An entrepreneur’s life is full of stress. While I don’t have any scientific data to back this up, anecdotally, I have known several entrepreneurs who have all developed similar physiological manifestations of the stress they are under. The stress of starting up is one of the reasons why 2-founder teams have a higher likelihood of success than and single founder — because you get to load balance and spread the stress. When one person is down, the other person can pick up the slack. You boost each others confidence. Sometimes just knowing that someone else shares your vision is just the moral support you need in order to get going. I started my first company as a solo-founder and I can tell you from first hand experience, it is way harder than it would have been with a co-founder. But, finding a co-founder can be just as hard. As an entrepreneur, you make the best of what you have. You make lemonade.

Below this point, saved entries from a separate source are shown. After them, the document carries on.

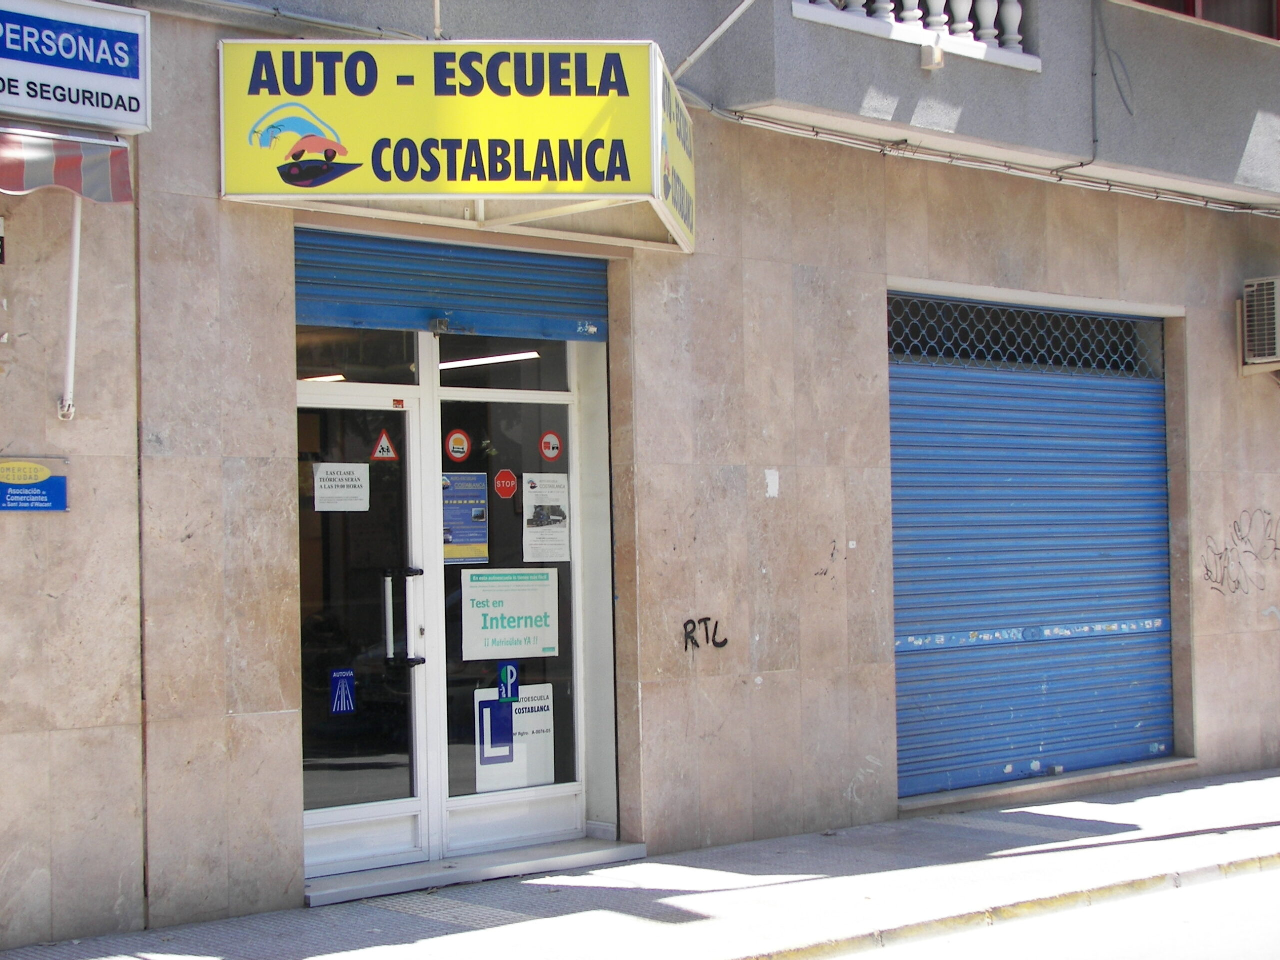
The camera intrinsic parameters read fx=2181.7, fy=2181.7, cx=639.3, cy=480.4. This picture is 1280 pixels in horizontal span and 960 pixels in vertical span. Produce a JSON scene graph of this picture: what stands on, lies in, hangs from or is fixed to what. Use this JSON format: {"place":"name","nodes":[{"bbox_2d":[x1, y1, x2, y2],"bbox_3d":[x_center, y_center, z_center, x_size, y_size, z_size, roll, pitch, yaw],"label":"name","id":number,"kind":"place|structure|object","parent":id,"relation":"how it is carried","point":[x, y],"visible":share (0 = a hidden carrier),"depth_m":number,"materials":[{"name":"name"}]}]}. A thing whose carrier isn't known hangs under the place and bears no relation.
{"place":"outdoors","nodes":[
{"label":"outdoors","id":0,"kind":"place"},
{"bbox_2d":[0,0,1279,951],"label":"building","id":1,"kind":"structure","parent":0,"point":[772,689],"depth_m":10.06,"materials":[{"name":"beige stone"}]},
{"bbox_2d":[0,217,5,264],"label":"small sign","id":2,"kind":"object","parent":1,"relation":"attached to","point":[1,237],"visible":0.98,"depth_m":7.52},
{"bbox_2d":[0,458,68,511],"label":"blue sign","id":3,"kind":"object","parent":1,"relation":"attached to","point":[49,488],"visible":0.98,"depth_m":7.59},
{"bbox_2d":[0,124,133,202],"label":"awning","id":4,"kind":"object","parent":1,"relation":"attached to","point":[62,162],"visible":0.98,"depth_m":7.12,"materials":[{"name":"red"}]},
{"bbox_2d":[56,196,82,421],"bbox_3d":[-1.999,-0.727,7.743,0.107,0.971,0.226,0,-1,-41],"label":"awning arm","id":5,"kind":"object","parent":1,"relation":"attached to","point":[75,256],"visible":0.84,"depth_m":7.74},
{"bbox_2d":[0,0,152,133],"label":"shop sign","id":6,"kind":"object","parent":1,"relation":"attached to","point":[136,122],"visible":0.99,"depth_m":7.51,"materials":[{"name":"white plastic"}]},
{"bbox_2d":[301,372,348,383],"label":"ceiling light","id":7,"kind":"object","parent":1,"relation":"attached to","point":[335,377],"visible":0.34,"depth_m":9.53,"materials":[{"name":"white"}]},
{"bbox_2d":[297,325,418,385],"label":"transom window","id":8,"kind":"structure","parent":1,"relation":"in","point":[327,358],"depth_m":8.96,"materials":[{"name":"glass"}]},
{"bbox_2d":[298,378,430,874],"bbox_3d":[-1.238,0.655,8.926,0.956,1.993,0.227,0,-1,-41],"label":"glass door","id":9,"kind":"structure","parent":1,"relation":"in","point":[406,800],"depth_m":8.98,"materials":[{"name":"clear glass"}]},
{"bbox_2d":[312,462,370,511],"bbox_3d":[-1.197,0.041,8.724,0.266,0.194,0.055,0,-1,-41],"label":"paper notice","id":10,"kind":"object","parent":9,"relation":"attached to","point":[345,482],"visible":0.96,"depth_m":8.72,"materials":[{"name":"white paper"}]},
{"bbox_2d":[329,668,356,713],"bbox_3d":[-1.188,0.845,8.708,0.116,0.186,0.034,0,-1,-41],"label":"blue sticker","id":11,"kind":"object","parent":9,"relation":"attached to","point":[348,692],"visible":0.98,"depth_m":8.70,"materials":[{"name":"blue plastic"}]},
{"bbox_2d":[370,429,398,461],"bbox_3d":[-1.069,-0.133,9.097,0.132,0.146,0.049,0,-1,-41],"label":"warning sign","id":12,"kind":"object","parent":9,"relation":"attached to","point":[380,450],"visible":0.97,"depth_m":9.09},
{"bbox_2d":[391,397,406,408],"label":"sticker","id":13,"kind":"object","parent":9,"relation":"attached to","point":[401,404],"visible":0.96,"depth_m":8.91,"materials":[{"name":"red"}]},
{"bbox_2d":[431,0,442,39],"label":"pole","id":14,"kind":"object","parent":1,"relation":"attached to","point":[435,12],"visible":0.57,"depth_m":8.70,"materials":[{"name":"metal"}]},
{"bbox_2d":[294,228,607,343],"bbox_3d":[-0.811,-0.849,9.253,1.678,0.425,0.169,0,-1,-41],"label":"roller shutter","id":15,"kind":"object","parent":1,"relation":"attached to","point":[324,313],"visible":0.75,"depth_m":9.24,"materials":[{"name":"blue metal"}]},
{"bbox_2d":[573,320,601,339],"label":"sticker","id":16,"kind":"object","parent":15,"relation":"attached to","point":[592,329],"visible":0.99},
{"bbox_2d":[218,41,694,253],"bbox_3d":[-0.612,-1.368,8.928,2.013,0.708,1.528,0,-1,-41],"label":"shop sign","id":17,"kind":"object","parent":1,"relation":"attached to","point":[586,111],"visible":0.97,"depth_m":8.33,"materials":[{"name":"yellow plastic"}]},
{"bbox_2d":[435,351,541,369],"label":"ceiling light","id":18,"kind":"object","parent":1,"relation":"attached to","point":[473,361],"visible":0.66,"depth_m":10.21,"materials":[{"name":"white"}]},
{"bbox_2d":[438,334,573,393],"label":"transom window","id":19,"kind":"structure","parent":1,"relation":"in","point":[451,369],"depth_m":9.56,"materials":[{"name":"glass"}]},
{"bbox_2d":[435,351,586,839],"bbox_3d":[-0.569,0.468,9.593,0.924,2.189,0.141,0,-1,-41],"label":"glass door","id":20,"kind":"structure","parent":1,"relation":"in","point":[451,783],"depth_m":9.55,"materials":[{"name":"clear glass"}]},
{"bbox_2d":[444,429,471,461],"bbox_3d":[-0.770,-0.137,9.258,0.130,0.153,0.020,0,-1,-41],"label":"traffic sign sticker","id":21,"kind":"object","parent":20,"relation":"attached to","point":[459,455],"visible":0.95,"depth_m":9.25,"materials":[{"name":"red plastic"}]},
{"bbox_2d":[442,471,489,564],"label":"poster","id":22,"kind":"object","parent":20,"relation":"attached to","point":[483,506],"visible":0.8,"depth_m":9.31,"materials":[{"name":"paper"}]},
{"bbox_2d":[479,695,514,765],"bbox_3d":[-0.620,1.073,9.344,0.200,0.303,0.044,0,-1,-41],"label":"blue sticker","id":23,"kind":"object","parent":20,"relation":"attached to","point":[491,713],"visible":0.96,"depth_m":9.35,"materials":[{"name":"blue plastic"}]},
{"bbox_2d":[493,469,517,498],"bbox_3d":[-0.577,0.027,9.427,0.140,0.141,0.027,0,-1,-41],"label":"red sticker","id":24,"kind":"object","parent":20,"relation":"attached to","point":[504,490],"visible":0.96,"depth_m":9.42,"materials":[{"name":"red"}]},
{"bbox_2d":[497,660,519,701],"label":"sign","id":25,"kind":"object","parent":20,"relation":"attached to","point":[510,670],"visible":0.98,"depth_m":9.35,"materials":[{"name":"blue"}]},
{"bbox_2d":[459,566,559,659],"bbox_3d":[-0.557,0.568,9.396,0.494,0.393,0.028,0,-1,-41],"label":"poster","id":26,"kind":"object","parent":20,"relation":"attached to","point":[518,633],"visible":0.98,"depth_m":9.38,"materials":[{"name":"white paper"}]},
{"bbox_2d":[474,683,556,791],"bbox_3d":[-0.538,1.115,9.476,0.375,0.459,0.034,0,-1,-41],"label":"poster","id":27,"kind":"object","parent":20,"relation":"attached to","point":[515,705],"visible":0.8,"depth_m":9.47,"materials":[{"name":"white paper"}]},
{"bbox_2d":[521,471,569,562],"bbox_3d":[-0.411,0.181,9.568,0.254,0.395,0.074,0,-1,-41],"label":"poster","id":28,"kind":"object","parent":20,"relation":"attached to","point":[541,504],"visible":0.97,"depth_m":9.56,"materials":[{"name":"white paper"}]},
{"bbox_2d":[539,430,562,462],"bbox_3d":[-0.395,-0.139,9.707,0.111,0.153,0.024,0,-1,-41],"label":"traffic sign sticker","id":29,"kind":"object","parent":20,"relation":"attached to","point":[549,453],"visible":0.95,"depth_m":9.70,"materials":[{"name":"red"}]},
{"bbox_2d":[682,617,728,651],"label":"graffiti","id":30,"kind":"object","parent":1,"relation":"attached to","point":[706,619],"visible":0.98,"depth_m":10.04,"materials":[{"name":"black paint"}]},
{"bbox_2d":[673,0,755,77],"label":"metal rod","id":31,"kind":"object","parent":1,"relation":"attached to","point":[730,22],"visible":0.93,"depth_m":9.92,"materials":[{"name":"metal"}]},
{"bbox_2d":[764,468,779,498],"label":"paper notice","id":32,"kind":"object","parent":1,"relation":"attached to","point":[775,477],"visible":0.96,"depth_m":10.00,"materials":[{"name":"white paper"}]},
{"bbox_2d":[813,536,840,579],"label":"graffiti","id":33,"kind":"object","parent":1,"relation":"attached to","point":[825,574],"visible":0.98,"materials":[{"name":"black paint"}]},
{"bbox_2d":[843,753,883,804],"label":"graffiti","id":34,"kind":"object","parent":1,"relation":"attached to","point":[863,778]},
{"bbox_2d":[793,0,1039,65],"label":"balustrade","id":35,"kind":"object","parent":1,"relation":"attached to","point":[981,6],"visible":0.62,"depth_m":11.07,"materials":[{"name":"white stone"}]},
{"bbox_2d":[920,43,944,71],"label":"junction box","id":36,"kind":"object","parent":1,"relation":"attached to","point":[926,60],"visible":0.96,"depth_m":10.52,"materials":[{"name":"white"}]},
{"bbox_2d":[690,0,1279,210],"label":"balcony","id":37,"kind":"structure","parent":1,"relation":"attached to","point":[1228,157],"depth_m":11.38,"materials":[{"name":"grey"}]},
{"bbox_2d":[691,105,1279,219],"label":"cable","id":38,"kind":"object","parent":1,"relation":"attached to","point":[1246,211],"visible":0.82,"depth_m":11.36,"materials":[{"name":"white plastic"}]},
{"bbox_2d":[890,293,1172,797],"bbox_3d":[2.155,0.249,12.002,2.460,2.652,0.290,0,-1,-41],"label":"roller shutter","id":39,"kind":"object","parent":1,"relation":"in","point":[1162,662],"visible":0.84,"depth_m":11.95,"materials":[{"name":"blue metal"}]},
{"bbox_2d":[887,295,1162,378],"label":"metal grille","id":40,"kind":"structure","parent":39,"relation":"in","point":[1119,353],"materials":[{"name":"grey metal"}]},
{"bbox_2d":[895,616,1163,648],"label":"stickers","id":41,"kind":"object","parent":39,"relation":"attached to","point":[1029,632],"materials":[{"name":"paper"}]},
{"bbox_2d":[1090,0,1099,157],"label":"cable","id":42,"kind":"object","parent":1,"relation":"attached to","point":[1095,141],"visible":0.93,"depth_m":11.88,"materials":[{"name":"grey plastic"}]},
{"bbox_2d":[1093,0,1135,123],"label":"cable","id":43,"kind":"object","parent":1,"relation":"attached to","point":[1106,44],"visible":0.98,"depth_m":11.68,"materials":[{"name":"grey plastic"}]},
{"bbox_2d":[1129,0,1279,39],"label":"window","id":44,"kind":"structure","parent":1,"relation":"in","point":[1193,4],"depth_m":12.47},
{"bbox_2d":[1202,507,1279,595],"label":"graffiti","id":45,"kind":"object","parent":1,"relation":"attached to","point":[1220,557],"visible":0.97,"depth_m":13.09,"materials":[{"name":"paint"}]},
{"bbox_2d":[1238,275,1279,371],"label":"air conditioner","id":46,"kind":"object","parent":1,"relation":"attached to","point":[1270,291],"visible":0.98,"depth_m":12.34,"materials":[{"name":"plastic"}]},
{"bbox_2d":[1,767,1279,959],"label":"pavement","id":47,"kind":"structure","parent":0,"point":[438,939],"materials":[{"name":"grey"}]},
{"bbox_2d":[305,839,647,907],"bbox_3d":[-0.765,1.647,9.257,1.718,0.077,0.690,0,-1,-41],"label":"doorstep","id":48,"kind":"object","parent":47,"relation":"on","point":[608,851],"visible":0.75,"depth_m":9.06,"materials":[{"name":"grey stone"}]},
{"bbox_2d":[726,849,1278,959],"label":"curb","id":49,"kind":"structure","parent":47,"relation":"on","point":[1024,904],"depth_m":8.26,"materials":[{"name":"yellow concrete"}]},
{"bbox_2d":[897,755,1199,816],"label":"door sill","id":50,"kind":"structure","parent":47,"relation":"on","point":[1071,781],"materials":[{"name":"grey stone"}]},
{"bbox_2d":[816,861,1279,959],"label":"road","id":51,"kind":"structure","parent":0,"point":[1241,896],"materials":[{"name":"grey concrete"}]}
]}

K9 Ventures is my new startup. It’s a meta-level startup — a startup that helps to start other startups. And even today as I do what I consider is my 4th real entrepreneurial venture (there have been others along the way that I don’t count) I can feel the same stresses that I went through when starting my first company. You learn to recognize it, but you still have to deal with it. So the best advice I can offer to fellow entrepreneurs is to surround yourself with good advisors who have done it before (not consultants or VCs, but real entrepreneurs). People who have had a similar experience and can help to guide you through the process. They may not be able to get you to your destination — that’s something you have to do internally, in your own mind, but they can certainly point you in the right direction.

For all the glorification of the invincible, unshakeable entrepreneur just remember that when they started out, they went through all the same turmoil in their heads that you are going through. It’s part of the process. It is the essential part of the journey that makes real entrepreneurs empathize with others and willing to help. It is what ultimately makes you a better human being. The best entrepreneurs are humble, yet determined. Humble because they don’t know how they ever did it before and because if they had to do it again, it would still be hard. And they are determined because it does take insane perseverance in the face of complete resistance to do a startup.

Ultimately doing a startup is about passion and perseverance. It is an experience of a lifetime that cannot be replicated in any other setting. No educational program can even come close to what you learn in doing your own startup. And regardless of whether you succeed or you fail, no one can take that experience and that learning away from you. That is your true gift.

Yes, starting up is hard, but don’t let that stop you.